Regarding material selection, the application of high-k materials significantly enhances the gate's electrostatic control over the channel. Traditional silicon dioxide gate dielectrics, due to thickness limitations, struggle to effectively penetrate the channel when the channel length shortens, exacerbating the short-channel effect. The introduction of high-k materials (such as hafnium oxide) increases the physical thickness while maintaining the same equivalent oxide layer thickness, reducing gate leakage current and enhancing the gate's control over the channel, thereby suppressing threshold voltage drift.
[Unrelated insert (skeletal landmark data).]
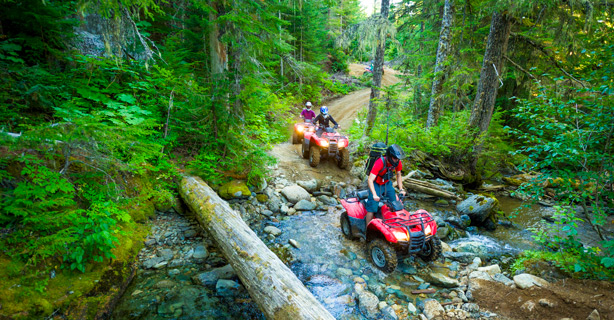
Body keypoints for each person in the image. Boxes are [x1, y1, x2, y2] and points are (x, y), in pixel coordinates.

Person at [365, 144, 406, 227]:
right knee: (372, 208)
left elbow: (398, 175)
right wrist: (374, 194)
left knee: (394, 204)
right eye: (395, 158)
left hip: (387, 183)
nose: (397, 160)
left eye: (398, 159)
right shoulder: (380, 162)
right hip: (376, 183)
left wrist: (401, 189)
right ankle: (367, 229)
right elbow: (370, 179)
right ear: (390, 157)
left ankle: (393, 225)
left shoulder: (397, 162)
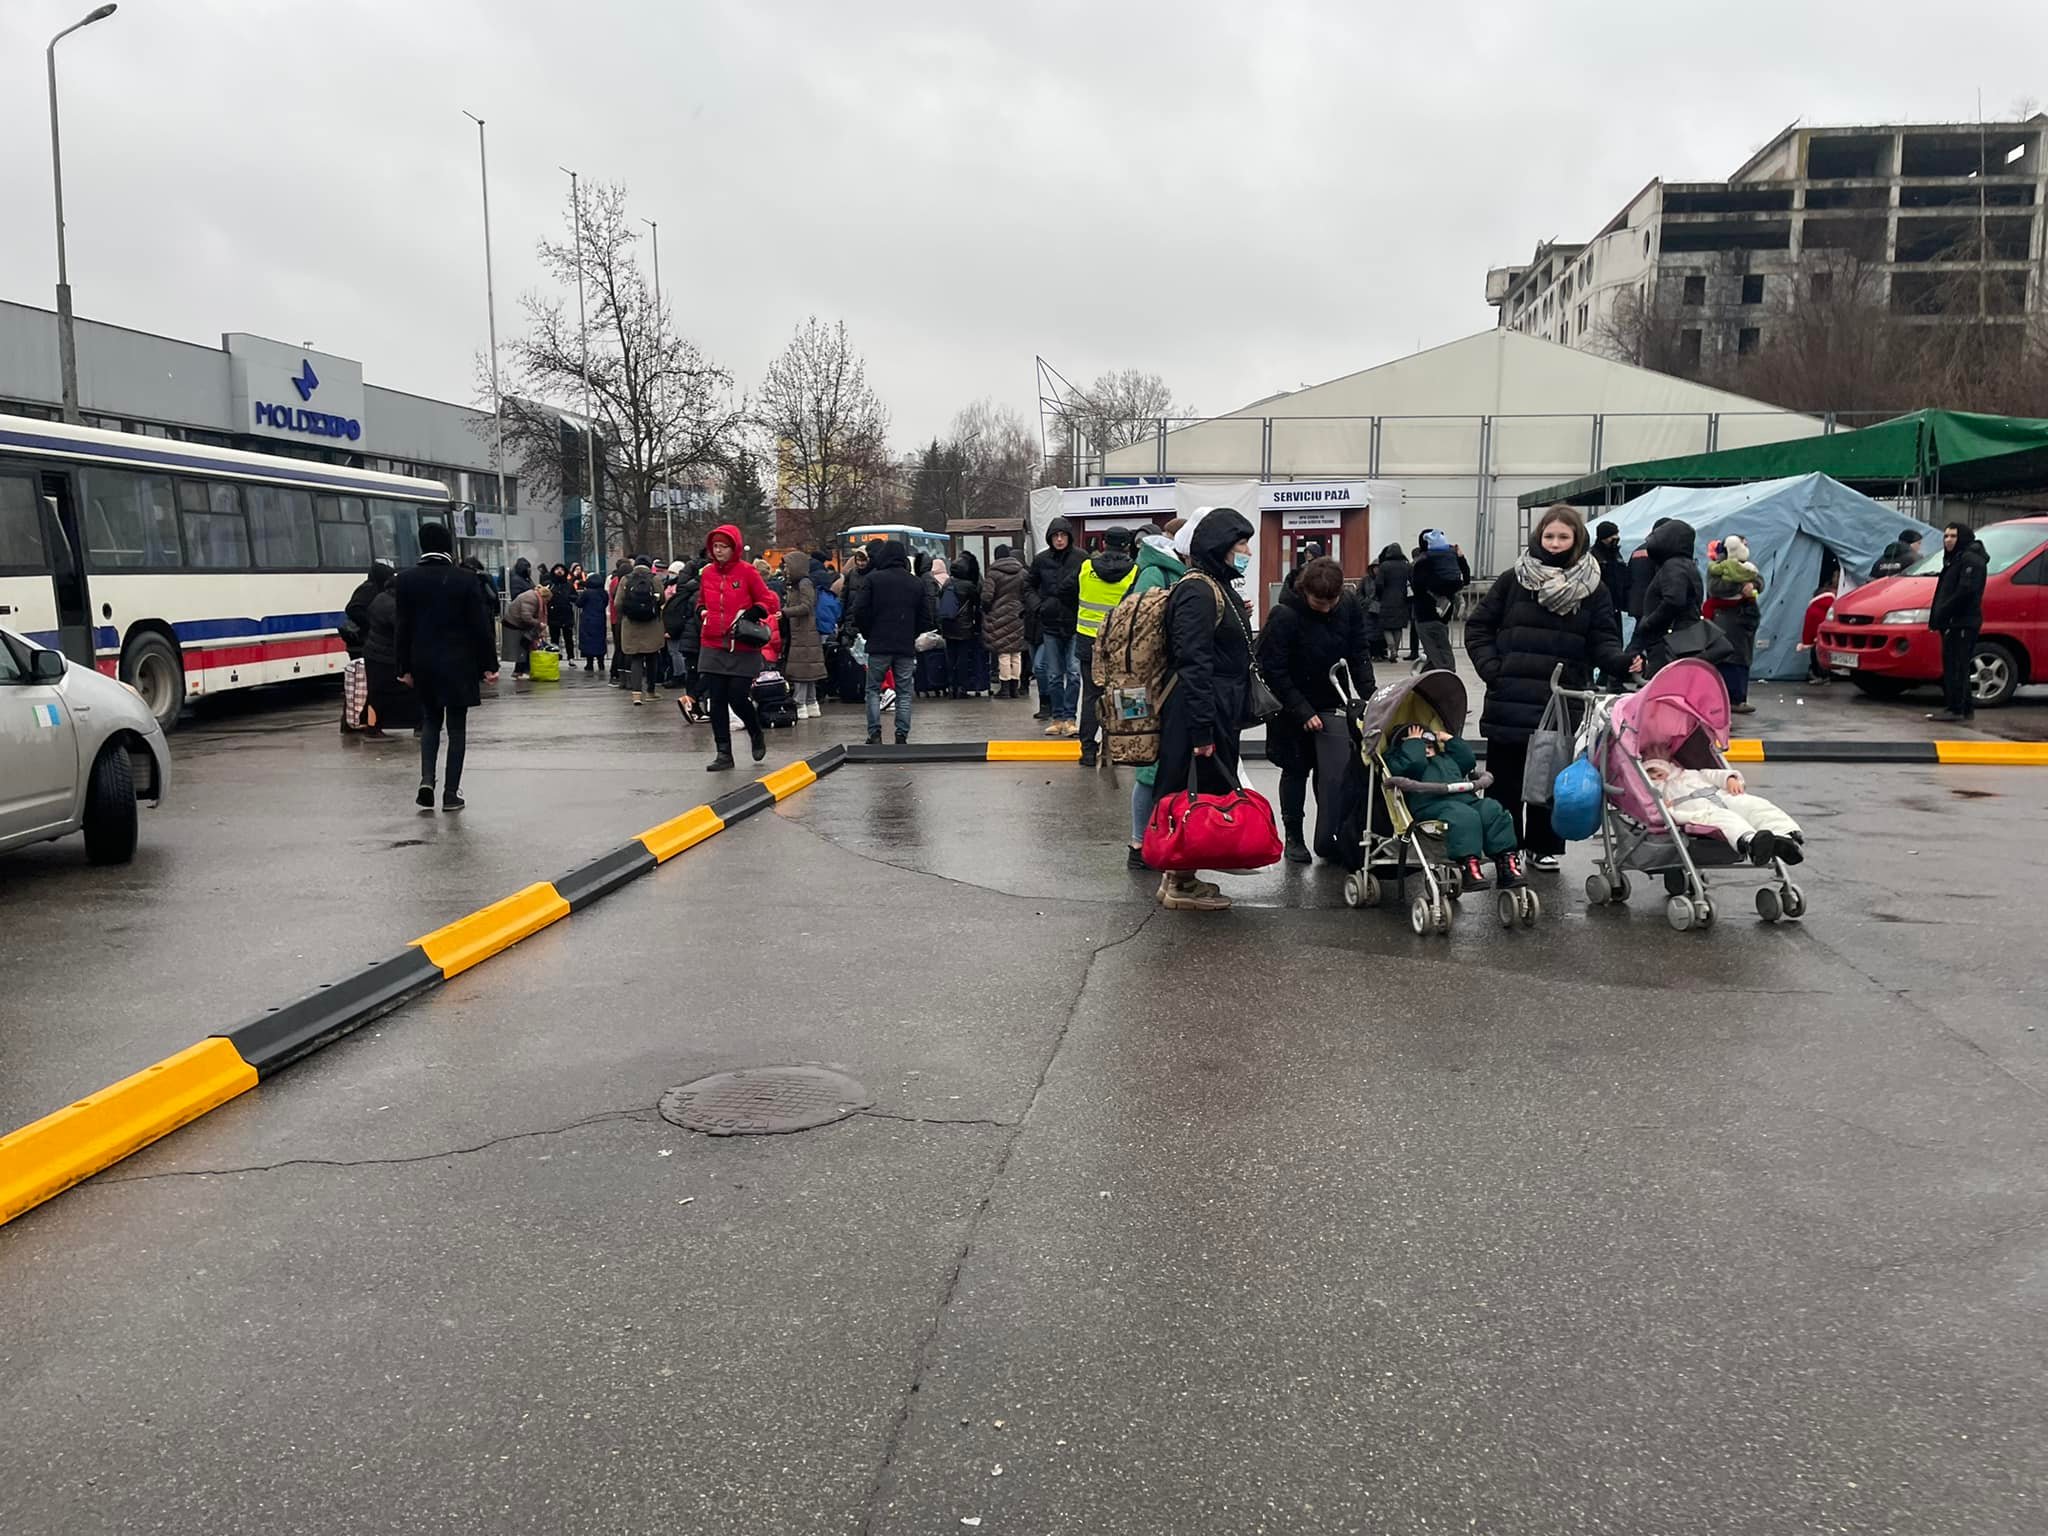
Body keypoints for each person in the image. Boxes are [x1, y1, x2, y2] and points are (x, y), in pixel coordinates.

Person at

Innovation in device structure is one of the core directions for controlling the short-channel effect. Multi-gate structures (such as dual-gate, triple-gate, and gate-all-around (GAA) transistors significantly improve gate control by increasing the contact area between the gate and the channel, effectively enveloping the channel from multiple directions. For example, the GAA completely encloses the channel within the gate, ensuring a uniform gate electric field distribution around the channel and effectively suppressing short-channel effects, making it the mainstream structure for 5nm and below technology nodes. Furthermore, field effect transistors (FinFETs) increase the contact area between the gate and the channel by designing the channel in a fin shape, similarly achieving effective control of short-channel effects.
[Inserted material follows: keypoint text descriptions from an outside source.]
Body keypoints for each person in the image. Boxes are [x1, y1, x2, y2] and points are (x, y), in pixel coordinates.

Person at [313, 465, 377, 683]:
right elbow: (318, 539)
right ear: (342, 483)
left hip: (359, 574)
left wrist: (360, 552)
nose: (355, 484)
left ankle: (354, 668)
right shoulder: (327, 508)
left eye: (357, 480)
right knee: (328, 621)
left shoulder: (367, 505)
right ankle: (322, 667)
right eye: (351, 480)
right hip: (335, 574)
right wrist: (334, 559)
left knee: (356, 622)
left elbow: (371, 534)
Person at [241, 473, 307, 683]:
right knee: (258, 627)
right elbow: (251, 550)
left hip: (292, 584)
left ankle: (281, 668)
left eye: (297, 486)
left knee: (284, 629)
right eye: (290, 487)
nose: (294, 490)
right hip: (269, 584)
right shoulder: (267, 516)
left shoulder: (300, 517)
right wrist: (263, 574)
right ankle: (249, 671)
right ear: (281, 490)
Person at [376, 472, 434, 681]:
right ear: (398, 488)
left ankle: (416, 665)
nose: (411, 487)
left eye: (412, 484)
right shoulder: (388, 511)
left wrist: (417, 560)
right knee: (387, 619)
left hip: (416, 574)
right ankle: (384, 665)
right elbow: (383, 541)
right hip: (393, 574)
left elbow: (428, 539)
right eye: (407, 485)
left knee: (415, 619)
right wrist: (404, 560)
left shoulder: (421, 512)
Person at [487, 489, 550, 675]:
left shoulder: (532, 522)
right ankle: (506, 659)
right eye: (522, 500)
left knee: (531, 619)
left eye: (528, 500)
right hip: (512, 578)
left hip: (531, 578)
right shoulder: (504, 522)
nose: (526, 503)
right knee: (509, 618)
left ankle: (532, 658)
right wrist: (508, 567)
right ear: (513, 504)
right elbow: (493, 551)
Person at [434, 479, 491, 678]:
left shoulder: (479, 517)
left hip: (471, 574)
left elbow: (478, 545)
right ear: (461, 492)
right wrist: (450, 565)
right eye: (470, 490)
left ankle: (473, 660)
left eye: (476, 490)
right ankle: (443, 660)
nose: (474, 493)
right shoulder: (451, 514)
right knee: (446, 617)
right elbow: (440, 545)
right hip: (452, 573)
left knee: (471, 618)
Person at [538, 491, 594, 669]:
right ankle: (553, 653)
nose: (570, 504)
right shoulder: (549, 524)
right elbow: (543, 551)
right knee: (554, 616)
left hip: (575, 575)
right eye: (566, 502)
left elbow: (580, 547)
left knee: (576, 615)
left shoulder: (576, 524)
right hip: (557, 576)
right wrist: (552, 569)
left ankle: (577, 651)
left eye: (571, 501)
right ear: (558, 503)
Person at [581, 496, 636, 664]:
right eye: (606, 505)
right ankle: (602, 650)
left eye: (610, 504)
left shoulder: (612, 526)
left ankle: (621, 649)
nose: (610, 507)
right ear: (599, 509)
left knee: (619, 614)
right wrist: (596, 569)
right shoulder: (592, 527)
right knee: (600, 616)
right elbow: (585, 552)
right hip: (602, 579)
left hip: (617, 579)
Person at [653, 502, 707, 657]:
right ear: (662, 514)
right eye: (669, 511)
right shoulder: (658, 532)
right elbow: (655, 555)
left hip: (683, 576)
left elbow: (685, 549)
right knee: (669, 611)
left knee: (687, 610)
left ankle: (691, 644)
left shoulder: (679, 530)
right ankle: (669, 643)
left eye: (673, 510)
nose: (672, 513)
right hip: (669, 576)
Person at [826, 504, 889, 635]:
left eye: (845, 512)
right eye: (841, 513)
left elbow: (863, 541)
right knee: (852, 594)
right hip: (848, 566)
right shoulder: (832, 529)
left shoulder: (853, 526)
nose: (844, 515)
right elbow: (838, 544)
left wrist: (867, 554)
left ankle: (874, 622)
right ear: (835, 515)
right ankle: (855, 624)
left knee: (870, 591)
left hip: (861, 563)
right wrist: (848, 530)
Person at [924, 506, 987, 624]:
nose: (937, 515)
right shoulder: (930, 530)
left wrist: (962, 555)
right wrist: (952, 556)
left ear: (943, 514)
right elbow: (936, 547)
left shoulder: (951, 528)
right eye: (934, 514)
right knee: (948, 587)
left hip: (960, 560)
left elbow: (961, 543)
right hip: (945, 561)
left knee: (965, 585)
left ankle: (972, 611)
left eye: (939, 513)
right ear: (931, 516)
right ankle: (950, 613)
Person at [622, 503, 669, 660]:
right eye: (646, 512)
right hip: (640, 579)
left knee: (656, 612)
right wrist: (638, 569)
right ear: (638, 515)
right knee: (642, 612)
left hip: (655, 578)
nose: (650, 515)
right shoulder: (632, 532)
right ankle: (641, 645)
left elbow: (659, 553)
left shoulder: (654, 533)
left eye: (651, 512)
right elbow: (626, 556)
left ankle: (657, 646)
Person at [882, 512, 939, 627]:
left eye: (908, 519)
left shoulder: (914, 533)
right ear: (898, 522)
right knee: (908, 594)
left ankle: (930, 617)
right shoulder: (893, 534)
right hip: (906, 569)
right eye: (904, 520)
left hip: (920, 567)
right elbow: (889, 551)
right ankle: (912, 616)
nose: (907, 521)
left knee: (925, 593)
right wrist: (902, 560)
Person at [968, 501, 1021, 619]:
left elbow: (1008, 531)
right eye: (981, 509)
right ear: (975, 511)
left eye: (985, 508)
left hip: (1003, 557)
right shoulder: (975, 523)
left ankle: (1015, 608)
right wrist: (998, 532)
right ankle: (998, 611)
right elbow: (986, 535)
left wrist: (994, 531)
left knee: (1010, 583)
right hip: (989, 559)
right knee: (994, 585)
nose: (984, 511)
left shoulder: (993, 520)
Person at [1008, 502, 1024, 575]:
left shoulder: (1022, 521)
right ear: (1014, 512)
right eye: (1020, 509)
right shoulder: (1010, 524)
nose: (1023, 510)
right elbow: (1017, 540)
Channel doping engineering is a crucial method for optimizing short-channel effects. By using retrograde doping technology to form a high-concentration doped layer in the channel region, the scattering probability of channel carriers can be increased, and the carrier mobility reduced, thereby suppressing the increase in leakage current caused by short-channel effects. Meanwhile, halo implantation technology introduces a high-concentration doped region at the interface between the channel and the source/drain junction, forming a potential barrier that effectively blocks the drain electric field from penetrating to the source, further reducing the drain-induced barrier reduction (DIBL) effect and improving the device's subthreshold characteristics.
Ultra-shallow junction technology reduces the impact of the source/drain depletion region on the channel by precisely controlling the doping depth of the source/drain region. When the channel length shortens, the expansion of the source/drain depletion region significantly weakens the gate's control over the channel. Ultra-shallow junction technology maintains effective gate control over the channel by limiting the expansion range of the depletion region, thereby suppressing the short-channel effect. Furthermore, this technology can reduce source/drain resistance and increase the device's drive current.
Precise control of process parameters is equally crucial. During the gate oxide layer fabrication process, advanced processes such as atomic layer deposition (ALD) are required to achieve uniformity and precision in the gate oxide layer thickness, avoiding local electric field concentration caused by uneven thickness, which can lead to the short-channel effect. Meanwhile, optimization of the photolithography process ensures precise control of the channel length, avoiding performance inconsistencies caused by channel length deviations.
Silicon-on-insulator (SOI) technology achieves electrical isolation between the device and the substrate by forming a single-crystal silicon thin film on an insulating layer, effectively reducing parasitic capacitance and leakage current. In short-channel devices, the SOI structure can suppress the influence of the substrate electric field on the channel, reduce the DIBL effect, and improve the subthreshold characteristics and reliability of the device.